**The task**
Taking the line that contains "- Enrique Sancho" as the first, copy each line exactly up to and including the last line below.

╭─ Data shown

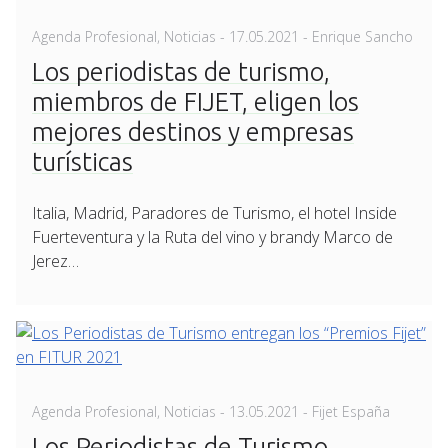
Posted
Agenda Profesional
,
Noticias
-
17.05.2021
- Enrique Sancho
on
Los periodistas de turismo,
miembros de FIJET, eligen los
mejores destinos y empresas
turísticas
Italia, Madrid, Paradores de Turismo, el hotel Inside
Fuerteventura y la Ruta del vino y brandy Marco de
Jerez…
Posted
Agenda Profesional
,
Noticias
-
13.05.2021
- Fijet España
on
Los Periodistas de Turismo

╰─

**Response**
- Enrique Sancho
on
Los periodistas de turismo,
miembros de FIJET, eligen los
mejores destinos y empresas
turísticas
Italia, Madrid, Paradores de Turismo, el hotel Inside
Fuerteventura y la Ruta del vino y brandy Marco de
Jerez…
Posted
Agenda Profesional
,
Noticias
-
13.05.2021
- Fijet España
on
Los Periodistas de Turismo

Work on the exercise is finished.